## GIVEN TEXT:
——

The OpenLineage Technical Steering Committee meetings are Monthly on the Second Thursday from 10:00am to 11:00am US Pacific. Here's the meeting info.

All are welcome.

Next meeting: June 8, 2023 (10am PT)

Tentative agenda:

  1. Announcements
  2. Recent releases
  3. Static lineage progress update
  4. Open discussion

May 11, 2023 (10am PT)

Attendees:

Agenda:

Meeting:

Notes:

  1. Announcements [Julien]:
    1. Upcoming meetups
      1. Boston Data Lineage Meetup (tentatively scheduled for June)
      2. San Francisco OpenLineage Meetup at Astronomer (tentatively scheduled for June 27)
    2. Upcoming talks
      1. Paweł Leszczyński and Maciej Obuchowski, “Column Lineage is Coming to the Rescue,” Berlin Buzzwords, June 18-20, 2023
      2. Julien Le Dem and Willy Lulciuc, “Cross-platform Data Lineage with OpenLineage,” Data+AI Summit, June 28-29, 2023
      3. Maciej Obuchowski, “OpenLineage in Airflow: A Comprehensive Guide,” Airflow Summit, September 19-21, 2023
  2. Recent releases [Michael R.]
    1. OpenLineage 0.24.0
      1. Additions
        1. Support custom transport types #1795 @nataliezeller1
        2. Airflow: dbt Cloud integration #1418 @howardyoo @JDarDagran
        3. Spark: support dataset name modification using regex #1796 @pawel-big-lebowski
      2. https://github.com/OpenLineage/OpenLineage/releases/tag/0.24.0
      3. https://github.com/OpenLineage/OpenLineage/compare/0.23.0...0.24.0
  3. Custom transport types support [Natalie]
    1. OpenLineage supports a set of predefined transport types (HTTP, Kafka, others)

——

## EXERCISE REQUIREMENTS:
(A) According to the OpenLineage meeting notes, when is the San Francisco OpenLineage Meetup at Astronomer tentatively scheduled?
(B) Pick up the OpenLineage meeting notes after their final line and keep writing them.

——

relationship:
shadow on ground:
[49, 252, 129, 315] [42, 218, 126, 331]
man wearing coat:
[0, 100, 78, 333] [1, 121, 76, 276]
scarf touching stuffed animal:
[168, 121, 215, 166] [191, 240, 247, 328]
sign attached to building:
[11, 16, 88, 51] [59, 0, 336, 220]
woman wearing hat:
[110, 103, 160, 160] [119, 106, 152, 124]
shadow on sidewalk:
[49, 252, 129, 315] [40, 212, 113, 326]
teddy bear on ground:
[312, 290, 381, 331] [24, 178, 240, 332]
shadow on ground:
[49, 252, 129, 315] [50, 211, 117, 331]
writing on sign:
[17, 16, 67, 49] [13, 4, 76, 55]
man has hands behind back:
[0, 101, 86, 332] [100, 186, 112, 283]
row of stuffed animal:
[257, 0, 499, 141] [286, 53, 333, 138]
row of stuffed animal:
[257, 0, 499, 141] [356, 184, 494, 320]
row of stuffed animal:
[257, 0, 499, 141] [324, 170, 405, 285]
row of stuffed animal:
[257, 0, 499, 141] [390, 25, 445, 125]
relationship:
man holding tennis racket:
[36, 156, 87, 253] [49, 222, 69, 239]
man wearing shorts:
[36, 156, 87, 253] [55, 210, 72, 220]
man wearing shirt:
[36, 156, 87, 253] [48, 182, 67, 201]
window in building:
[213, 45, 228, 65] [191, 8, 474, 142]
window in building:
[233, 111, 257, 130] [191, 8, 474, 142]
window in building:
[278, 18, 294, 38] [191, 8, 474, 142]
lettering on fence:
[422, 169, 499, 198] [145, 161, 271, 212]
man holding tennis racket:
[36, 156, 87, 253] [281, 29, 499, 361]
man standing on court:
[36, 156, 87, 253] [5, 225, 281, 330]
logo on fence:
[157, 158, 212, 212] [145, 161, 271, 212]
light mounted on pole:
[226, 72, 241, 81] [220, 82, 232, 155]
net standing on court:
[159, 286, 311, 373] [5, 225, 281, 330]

——

## ANSWERS FOR THE EXERCISE:
(A) June 27

(B)
    2. Previously, adding a new or custom type required changing the transport config and transport factory to recognize the new type
    3. This change allows for extending functionality without having to change anything in the OpenLineage codebase
    4. Example: my company, where we work with an OpenMetadata backend
      1. This required a custom transport type
      2. With this change I can do this without changing anything
    5. Implementation
      1. New interface: TransportBuilder
      2. Implementable via methods:
        1. getType() // set in transport.type config param
        2. getConfig() // extension of TransportConfig, containing the required configuration
        3. Transport build(TransportConfig config) // builds a custom Transport instance based on the custom configuration
      3. Additionally you need to have a file (META-INF/services/io.openlineage.client.transports.TransportBuilder) that must be included in a jar in the class path, containing the fully qualified name of the implementing class
      4. Using the service loader pattern, implementations of TransportBuilder will be discovered and loaded at runtime.
    6. Q&A
      1. What are some use cases for other cool transport mechanisms?
        1. Native cloud, your queue system to send events
        2. Preferred way: the provider, data catalog, or something to implement over the lineage
        3. Maybe someone wants to do MSMQ or MQSeries
        4. You can also apply some transformation logic as part of your transport provider, so you can have your own ways of transporting the data
      2. Should we have some sort of repository where people can put their custom transport types that their building in a single place?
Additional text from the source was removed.